My next read is more academic in character, Inventing Temperature: Measurement and Scientific Progress by Hasok Chang. As an undergraduate chemical physics student, temperature was important to me. On the chemistry side of the equation, increasing the temperature of a reaction by 10 degrees doubles its rate. Statistical mechanics forms the core of chemical physics, and this is very much about temperature and equilibrium. In a laser, light is emitted when population inversion is achieved which some describe as negative temperature. It’s fair to say that measuring temperature is one of the core activities of any physical scientist, even if all you are trying to do is keep your experiment at a fixed temperature.
The book starts with a discussion of the fixed points used in thermometry. For the familiar Celsius temperature scale these are (crudely) the melting point of ice and the boiling point of water. The temperature difference between these two fixed points is divided into 100 equal divisions, and the scale can be extrapolated above and below these fixed points.
But this isn’t so easy, it isn’t necessarily a given that ice always melts and water always boils at the same temperature – superheating and supercooling are things that will dog you, particularly if you take great care with your experiments! In a theoretical sense we now know that melting and boiling happen at fixed temperatures under fixed conditions. Experimentally exactly how you set your water boiling and your ice melting can change the temperature at which they appear to melt or boil. In the early days of temperature measurement these questions were all consuming and took many years to resolve.
Another question is “what does it mean to measure temperature"?”. Chang proposes a Principle of respect in the development of measurement and also epistemic iteration. That is to say that the development of the measurement of temperature is guided – respects – our perception of temperature but is not dominated by it. Sometimes our perception of temperature is wrong, epistemic iteration allows us to correct that perception or at least make our measurement correct. If you’d like an example of an incorrect temperature perception try testing the same water having run your hand under hot and cold taps – we perceive a different temperature even when there is no difference.
The next step in the process of measuring temperature is trying to make a linear scale which does not depend on the precise nature of the thermometer you use. This is difficult to achieve without having a clear idea of what temperature is. Linked to this is the problem of what the best “working fluid” is for your thermometer – although we are familiar with mercury and alcohol thermometers, from a scientific point of view “air thermometers” are the best behaved. To a 20th century physicist this is unsurprising but in the late 18th and early 19th century this was not obvious. Furthermore, air was more difficult to work with.

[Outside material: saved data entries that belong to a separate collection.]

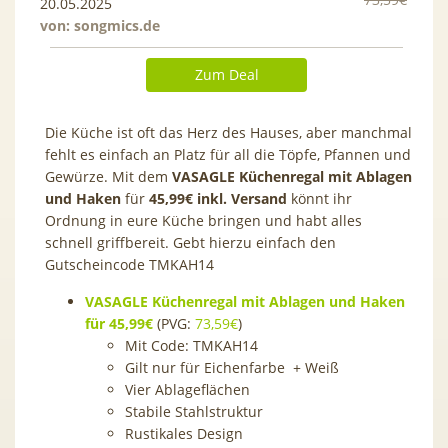
20.05.2025
von:
songmics.de
Zum Deal
Die Küche ist oft das Herz des Hauses, aber manchmal
fehlt es einfach an Platz für all die Töpfe, Pfannen und
Gewürze. Mit dem
VASAGLE Küchenregal mit Ablagen
und Haken
für
45,99€ inkl. Versand
könnt ihr
Ordnung in eure Küche bringen und habt alles
schnell griffbereit. Gebt hierzu einfach den
Gutscheincode
TMKAH14
VASAGLE Küchenregal mit Ablagen und Haken
für 45,99€
(PVG:
73,59€
)
Mit Code:
TMKAH14
Gilt nur für Eichenfarbe + Weiß
Vier Ablageflächen
Stabile Stahlstruktur
Rustikales Design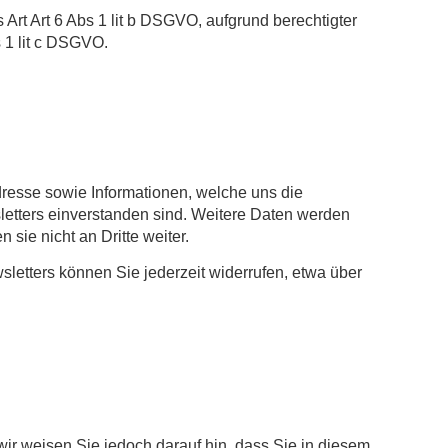
rt Art 6 Abs 1 lit b DSGVO, aufgrund berechtigter
s 1 lit c DSGVO.
resse sowie Informationen, welche uns die
etters einverstanden sind. Weitere Daten werden
sie nicht an Dritte weiter.
letters können Sie jederzeit widerrufen, etwa über
ir weisen Sie jedoch darauf hin, dass Sie in diesem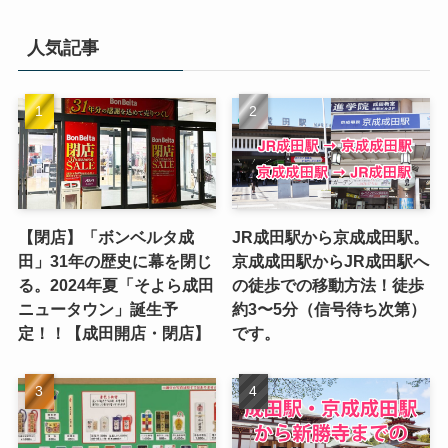
人気記事
【閉店】「ボンベルタ成
JR成田駅から京成成田駅。
田」31年の歴史に幕を閉じ
京成成田駅からJR成田駅へ
る。2024年夏「そよら成田
の徒歩での移動方法！徒歩
ニュータウン」誕生予
約3〜5分（信号待ち次第）
定！！【成田開店・閉店】
です。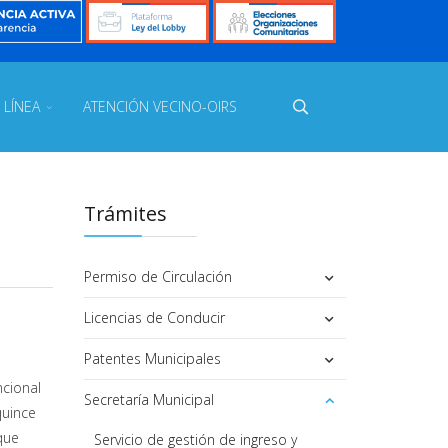
 LÍNEA
ATENCIÓN VECINO-OIRS
Trámites
Permiso de Circulación
Licencias de Conducir
Patentes Municipales
ncional
Secretaría Municipal
quince
que
Servicio de gestión de ingreso y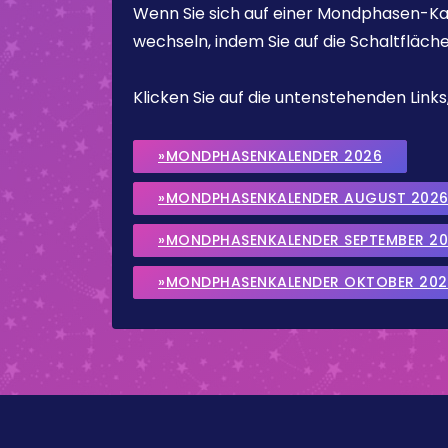
Wenn Sie sich auf einer Mondphasen-Kal
wechseln, indem Sie auf die Schaltfläch
Klicken Sie auf die untenstehenden Lin
»MONDPHASENKALENDER 2026
»MONDPHASENKALENDER AUGUST 202
»MONDPHASENKALENDER SEPTEMBER 2
»MONDPHASENKALENDER OKTOBER 202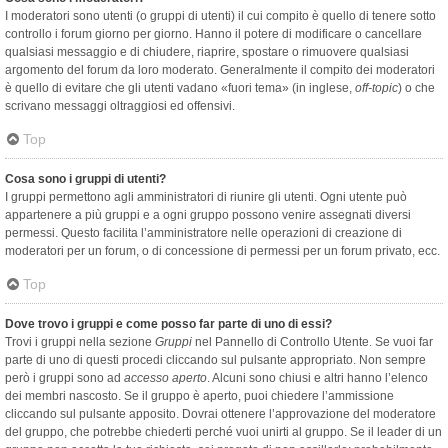
I moderatori sono utenti (o gruppi di utenti) il cui compito è quello di tenere sotto
controllo i forum giorno per giorno. Hanno il potere di modificare o cancellare
qualsiasi messaggio e di chiudere, riaprire, spostare o rimuovere qualsiasi
argomento del forum da loro moderato. Generalmente il compito dei moderatori
è quello di evitare che gli utenti vadano «fuori tema» (in inglese,
off-topic
) o che
scrivano messaggi oltraggiosi ed offensivi.
Top
Cosa sono i gruppi di utenti?
I gruppi permettono agli amministratori di riunire gli utenti. Ogni utente può
appartenere a più gruppi e a ogni gruppo possono venire assegnati diversi
permessi. Questo facilita l’amministratore nelle operazioni di creazione di
moderatori per un forum, o di concessione di permessi per un forum privato, ecc.
Top
Dove trovo i gruppi e come posso far parte di uno di essi?
Trovi i gruppi nella sezione
Gruppi
nel Pannello di Controllo Utente. Se vuoi far
parte di uno di questi procedi cliccando sul pulsante appropriato. Non sempre
però i gruppi sono ad
accesso aperto
. Alcuni sono chiusi e altri hanno l’elenco
dei membri nascosto. Se il gruppo è aperto, puoi chiedere l’ammissione
cliccando sul pulsante apposito. Dovrai ottenere l’approvazione del moderatore
del gruppo, che potrebbe chiederti perché vuoi unirti al gruppo. Se il leader di un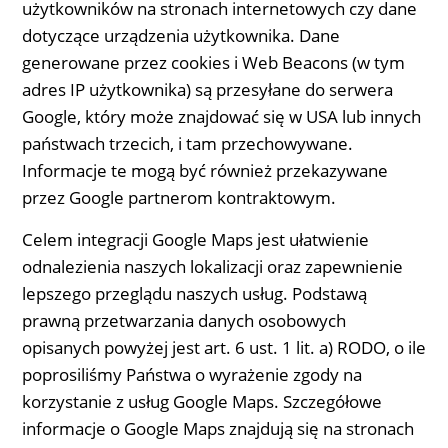
użytkowników na stronach internetowych czy dane
dotyczące urządzenia użytkownika. Dane
generowane przez cookies i Web Beacons (w tym
adres IP użytkownika) są przesyłane do serwera
Google, który może znajdować się w USA lub innych
państwach trzecich, i tam przechowywane.
Informacje te mogą być również przekazywane
przez Google partnerom kontraktowym.
Celem integracji Google Maps jest ułatwienie
odnalezienia naszych lokalizacji oraz zapewnienie
lepszego przeglądu naszych usług. Podstawą
prawną przetwarzania danych osobowych
opisanych powyżej jest art. 6 ust. 1 lit. a) RODO, o ile
poprosiliśmy Państwa o wyrażenie zgody na
korzystanie z usług Google Maps. Szczegółowe
informacje o Google Maps znajdują się na stronach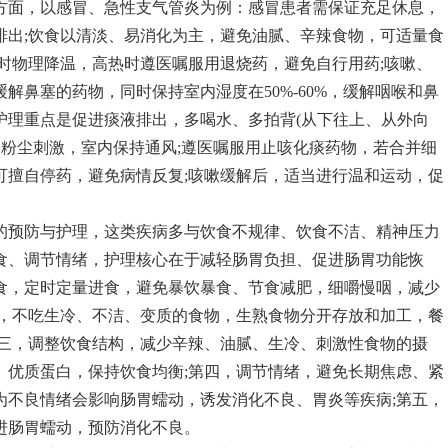
方面，以感冒、急性支气管炎为例：感冒患者需保证充足休息，
排出;饮食以清淡、易消化为主，避免油腻、辛辣食物，可适量食
时物理降温，高热时遵医嘱服用退烧药，避免自行用药;咳嗽、
解鼻塞的药物，同时保持室内湿度在50%-60%，缓解咽喉和鼻
护理重点是促进痰液排出，多喝水、多拍背(从下往上、从外向
、粉尘刺激，室内保持通风;遵医嘱服用止咳化痰药物，若合并细
可擅自停药，避免病情反复;咳嗽缓解后，适当进行温和运动，促
的预防与护理，这类疾病多与饮食不规律、饮食不洁、精神压力
食、调节情绪，护理核心在于减轻肠胃负担、促进肠胃功能恢
食，定时定量进食，避免暴饮暴食、节食减肥，细嚼慢咽，减少
生，不吃生冷、不洁、变质的食物，生熟食物分开存放和加工，餐
第三，调整饮食结构，减少辛辣、油腻、生冷、刺激性食物的摄
、优质蛋白，保持饮食均衡;第四，调节情绪，避免长期焦虑、紧
为不良情绪会影响肠胃蠕动，诱发消化不良、胃炎等疾病;第五，
进肠胃蠕动，预防消化不良。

After considering the problem of the linearity of the temperature scale Chang turns to temperatures far above and below the fixed points of the scale, below where mercury freezes and above where glass melts. The challenge at low temperatures was attaining low temperatures, the challenge at high temperatures was finding any sort of device that could survive and keep working at high temperatures. For a long time a pyrometer invented by Josiah Wedgewood was used which relied on measuring the shrinkage of clay pellets as a measure of temperature. Joining this temperature scale to one measured at lower temperatures with conventional thermometers was hard.
Finishing the specific sections on measuring temperature is a chapter on theoretical considerations, focusing on the work of Joule and Thomson. Who established an absolute temperature scale, and under what circumstances a gas could be used to measure such a scale. Epistemic iteration plays a part here as the combatants need to find a concrete system to demonstrate an abstract principle, and show that their concrete system is close to being abstract!
The book ends with two chapters on more general matters in the history and philosophy of science. The first of these is on Chang’s view of how science progresses. The second is on what Chang calls “complementary science”, how the history and philosophy of science could lead to an increase in scientific knowledge. In my view scientific progress would likely be improved if students were taught better in the history of their subject.
I found this book fascinating, as far as I can recall I came across a much abbreviated form of some of this work during my A-levels when I wasn’t really able to appreciate the scale of the challenge in the now simple act of measuring temperature. Once at university measuring temperature was a given but I gained a more sophisticated understanding of what temperature meant – an understanding that was based on theories developed in the late 19th century.